Eempolder
30 september 2012
Het is al weer een hele tijd geleden dat ik achter valkjes en buizerds ben aangegaan. Dus hoog tijd om de oude polders op te zoeken. Vanuit de auto kan ik dan proberen mijn shots te maken. Omdat voorspelt is dat het een heldere ochtend wordt ga ik al voor zonsopgang op pad om de eerste zonnestralen vast te kunnen leggen. Wel toepasselijk op een zondag toch?
Maar het eerste licht dat ik voor mijn lens krijg is niet van de zon, maar van de maan! Deze staat nog volop te pronken in de hemel, terwijl het zonlicht vanachter de horizon langzaam ophoog kruipt. Dat vraagt natuurlijk om een foto, een maansondergang zogezegd. Toch wel wat anders om vast te leggen dan een zonsondergang. Meestal maak ik mijn foto’s op de A-stand. Dat wil zeggen: diafragmavoorkeur. Ik stel het diafragma in en het toestel kiest daarbij de sluitertijd. Maar nu kies ik voor volledig manueel en stel beide handmatig in. Het levert een, naar mijn mening, sfeervol plaatje op.
Als ik me omdraai zie ik in de tegenovergestelde richting de zon verschijnen. Nog nooit heb ik beide in zo’n korte tijd na elkaar meegemaakt.

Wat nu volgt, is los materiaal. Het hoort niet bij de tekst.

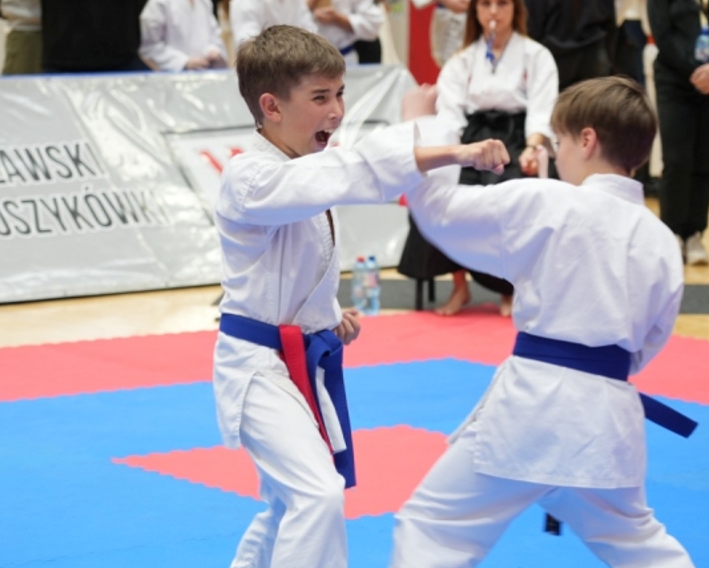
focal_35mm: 145
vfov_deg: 10.7
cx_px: 325
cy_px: 316
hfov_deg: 13.3
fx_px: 3044
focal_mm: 103
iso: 800
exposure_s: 1/80
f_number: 4
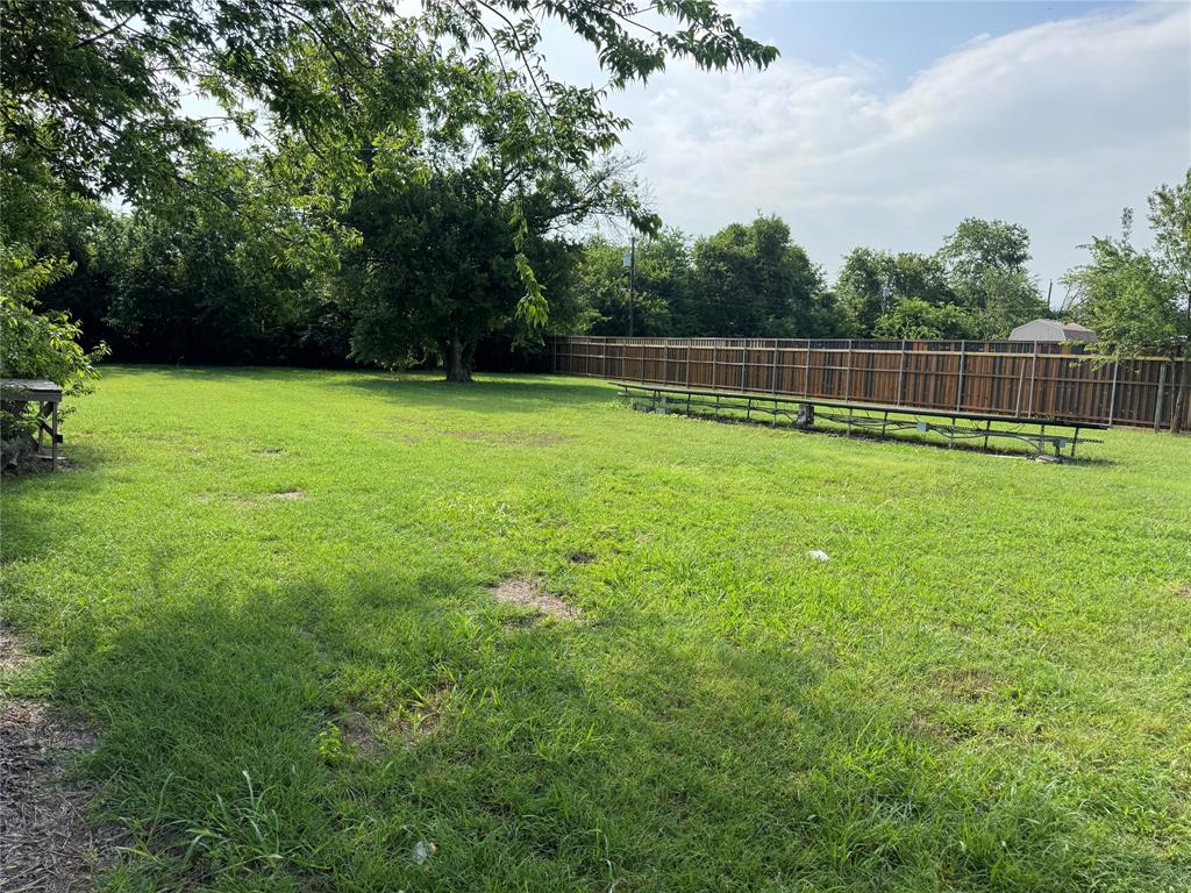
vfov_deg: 56.8
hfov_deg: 71.6
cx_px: 596
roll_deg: -1.7
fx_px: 826
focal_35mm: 24
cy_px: 446
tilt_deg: -8.0
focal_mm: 6.76
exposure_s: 1/1980
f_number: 1.78
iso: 80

Een volledig ander beeld en dat een kwartiertje later! Ongelooflijk eigenlijk.
Hier wordt je toch helemaal warm van? Ik tenminste wel!

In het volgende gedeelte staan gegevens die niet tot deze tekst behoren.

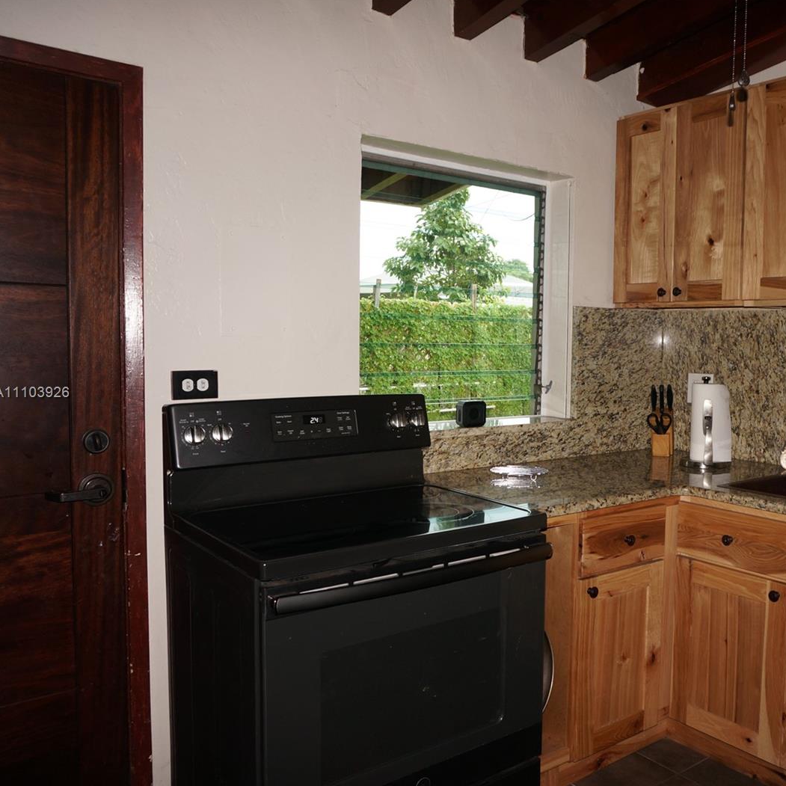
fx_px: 796
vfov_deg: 52.5
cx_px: 550
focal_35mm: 31
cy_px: 393
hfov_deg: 51.1
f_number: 4
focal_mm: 16
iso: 320
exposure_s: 1/160
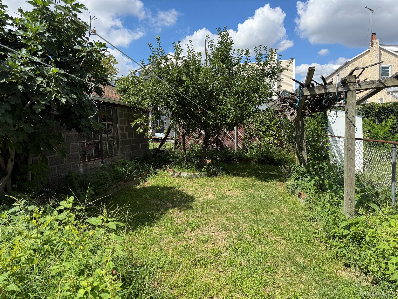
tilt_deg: -3.5
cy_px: 150
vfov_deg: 56.8
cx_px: 199
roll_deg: +1.2
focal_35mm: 24
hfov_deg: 71.6
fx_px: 276
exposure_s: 1/3279
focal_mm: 6.76
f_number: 1.78
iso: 80
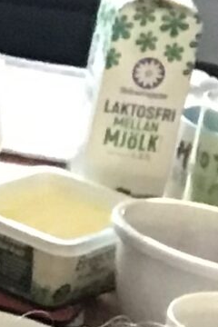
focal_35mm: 237
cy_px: 305
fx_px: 2153
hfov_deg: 5.7
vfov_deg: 8.7
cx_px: -212
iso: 200
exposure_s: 1/25
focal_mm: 2.87
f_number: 2.2
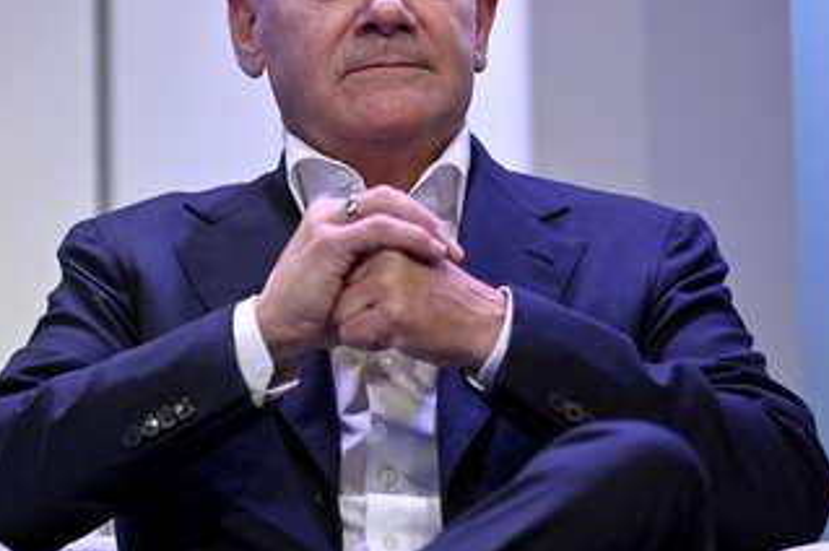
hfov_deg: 7.3
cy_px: 174
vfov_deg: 4.8
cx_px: 329
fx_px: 6510
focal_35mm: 283
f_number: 2.8
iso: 500
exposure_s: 1/400
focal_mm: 200
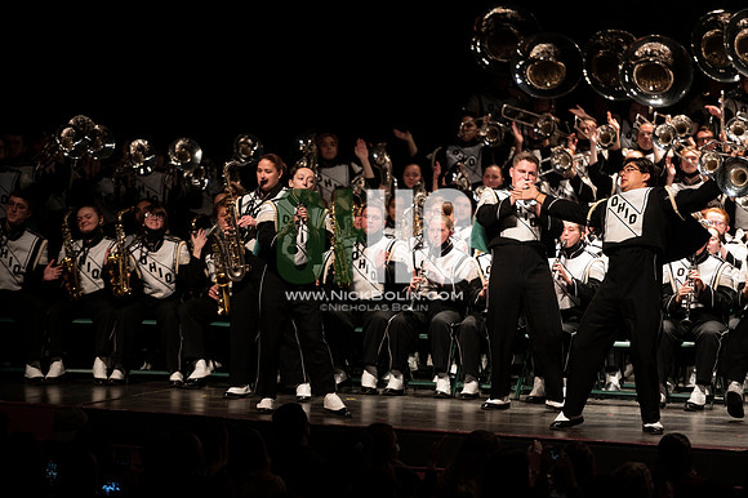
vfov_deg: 6.9
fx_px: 4153
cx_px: 374
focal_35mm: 200
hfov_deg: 10.3
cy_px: 249
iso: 2500
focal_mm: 200
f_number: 2.8
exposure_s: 1/500
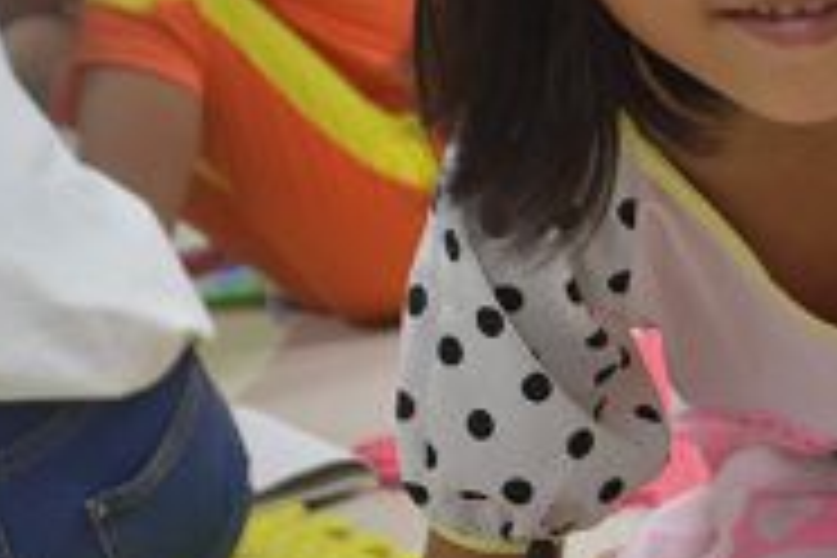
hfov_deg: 21.3
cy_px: 434
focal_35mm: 93
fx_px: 2162
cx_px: 806
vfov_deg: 14.6
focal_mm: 18
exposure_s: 1/15
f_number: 3.5
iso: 450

Weer terug in de auto ga ik op jacht naar de roofvogels. Maar al snel kom ik een probleempje tegen: het raam aan de bestuurderskant wil niet open! Damn, daar gaat mijn planning. Ik rij, als ik in de polder vogels wil fotograferen, altijd rond met een geopend raam met daarop een rijstzak. Het is geen doen om dat aan de bijrijderskant te doen. Snel een ander plan bedenken dus. Ik denk dat ik maar even naar de kijkhutten aan het Eemmeer ga. Dat houdt in dat ik een stukje moet wandelen. Met het mooie weer van vandaag komt dat eigenlijk ook wel weer goed uit.

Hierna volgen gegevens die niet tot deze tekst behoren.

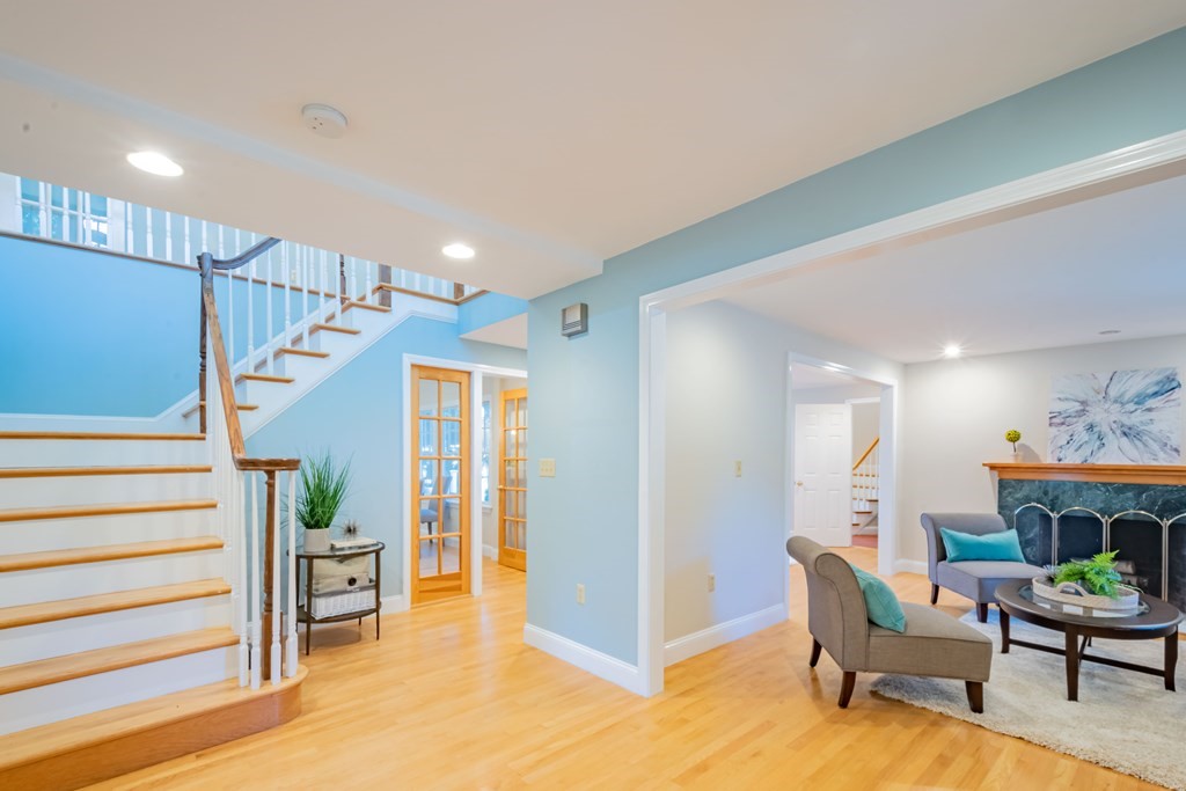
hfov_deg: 100.4
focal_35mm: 15
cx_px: 593
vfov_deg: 77.3
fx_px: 494
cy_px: 396
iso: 250
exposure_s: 1/1.67
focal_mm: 10
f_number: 22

In de eerste kijkhut zie ik al snel een aantal futen die aan het duiken zijn. In deze hut zit er een vrij laag kijkgat, zodat je een wat lager standpunt hebt. Daardoor kon ik één van de futen vanuit deze hoek nemen.
Verder is er op het water niet veel te zien, of het zit te ver weg. In de lucht is er echter meer actie Vooral grauwe ganzen vliegen in kleine groepjes over. Een leuke kans dus om te oefenen met vliegende vogels. Dat vind ik altijd weer een uitdaging. Deze twee vlogen mooi recht langs de hut.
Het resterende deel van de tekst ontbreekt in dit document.